Engineer finds transistors in Pentium processor that cost Intel $475 million 30 years ago

Electronics history and reverse engineering specialist Ken Shirriff said he was able to discover transistors in the first generation Intel Pentium processors that caused the “FDIV error” that cost the manufacturer $475 million in 1994.

Image source: oldbytes.space/@kenshirriff

The FDIV (Floating Point Division) bug was that processors did not correctly perform the division operation of floating point numbers. The expert armed himself with a microscope and examined the programmable logic array (PLA) responsible for this error. The Intel Pentium processor based on the P5 architecture was manufactured using the 800 nm process technology – the crystal contains 3.1 million transistors, and their arrangement can actually be studied under a microscope and the blocks of operations on the chip can be identified. With modern processors, which have tens of billions of transistors, this is impossible.

The floating point unit on Pentium processors was faster than on chips of the time, thanks to the SRT division algorithm, which allowed division at a rate of two bits per clock. In order for it to function correctly, a table of 2048 cells with the values ​​“-2”, “-1”, “0”, “1” and “2” was placed on the chip in 112 rows. The values ​​were expressed by the presence or absence of transistors in the cells. But five table entries were missing important transistors, resulting in default values ​​of “0” instead of the correct “2”. This caused floating point calculations to produce incorrect results.

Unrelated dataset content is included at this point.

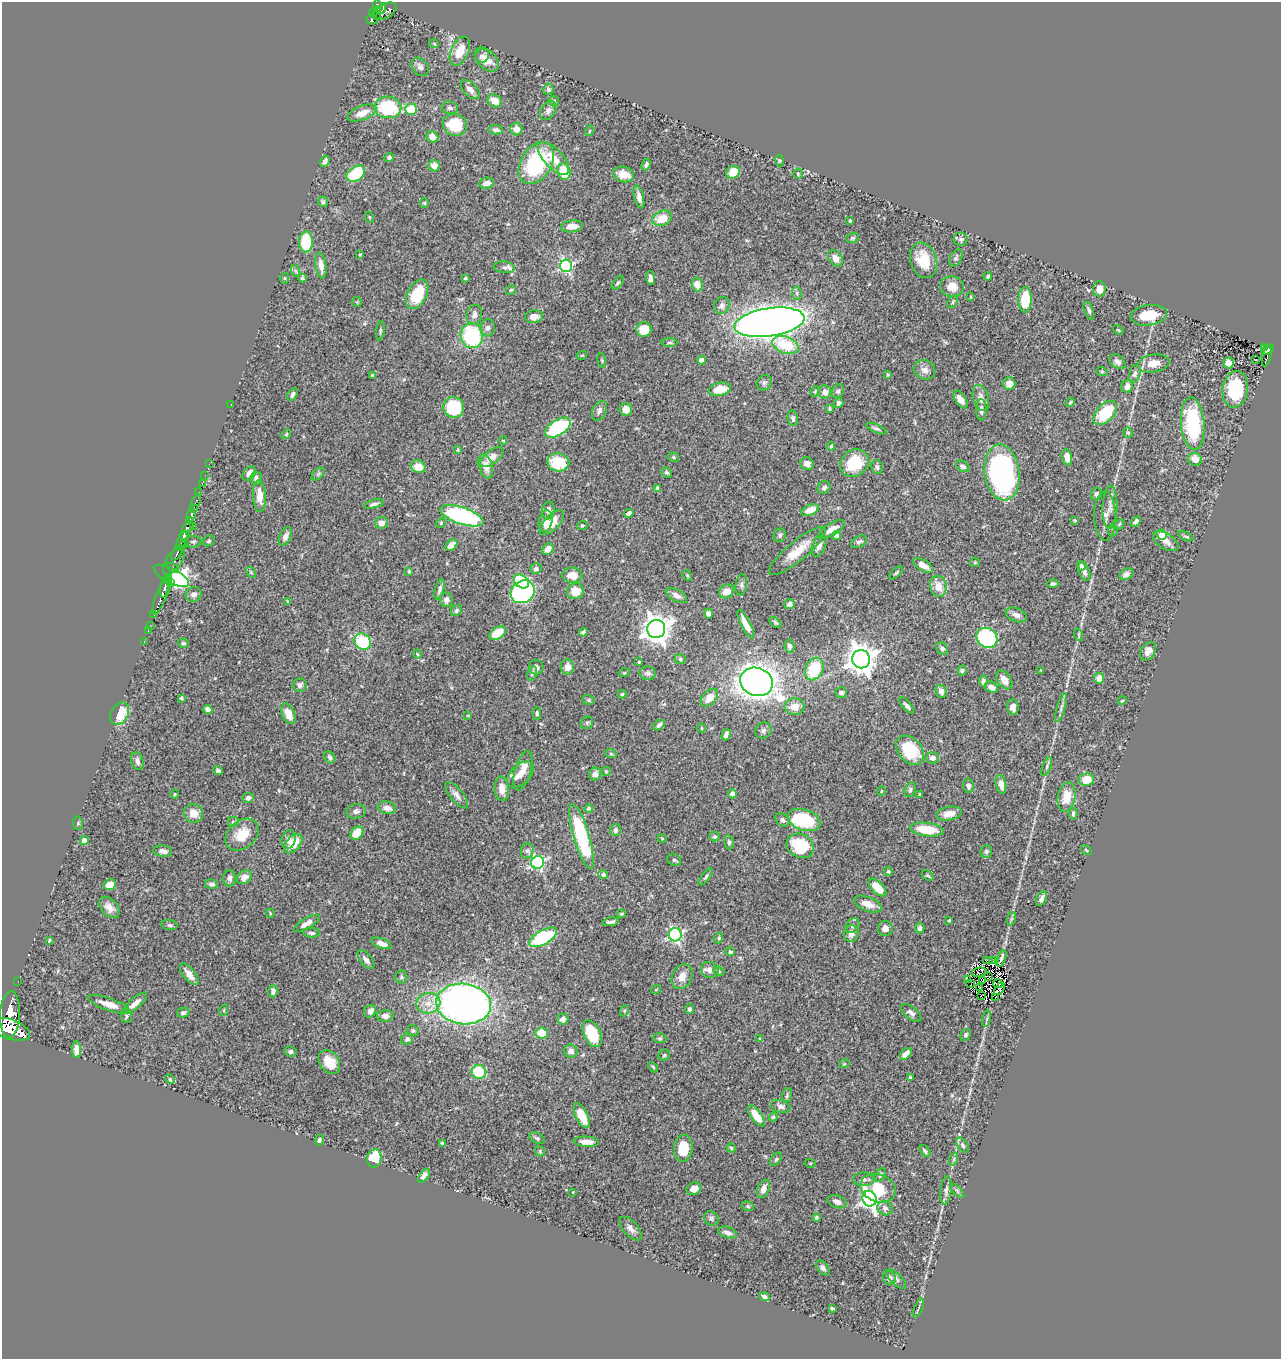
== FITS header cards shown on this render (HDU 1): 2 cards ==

The FDIV error was discovered by Lynchburg College mathematics professor Thomas R. Nicely, but Intel initially called it insignificant and said that it could only occur once every 27 thousand years. IBM, however, determined that it could occur every 24 days and stopped selling Pentium processors. As a result, Intel recalled all processors and suffered a loss of $475 million. It is noteworthy that as a result of the study, Shirriff revealed the absence of not 5 data points, as previously assumed, but 16, and 11 not previously detected did not cause errors “by pure luck,” the engineer noted . Intel ended up quickly fixing the bug by filling all the unused entries on the boards with “2” values, and it worked.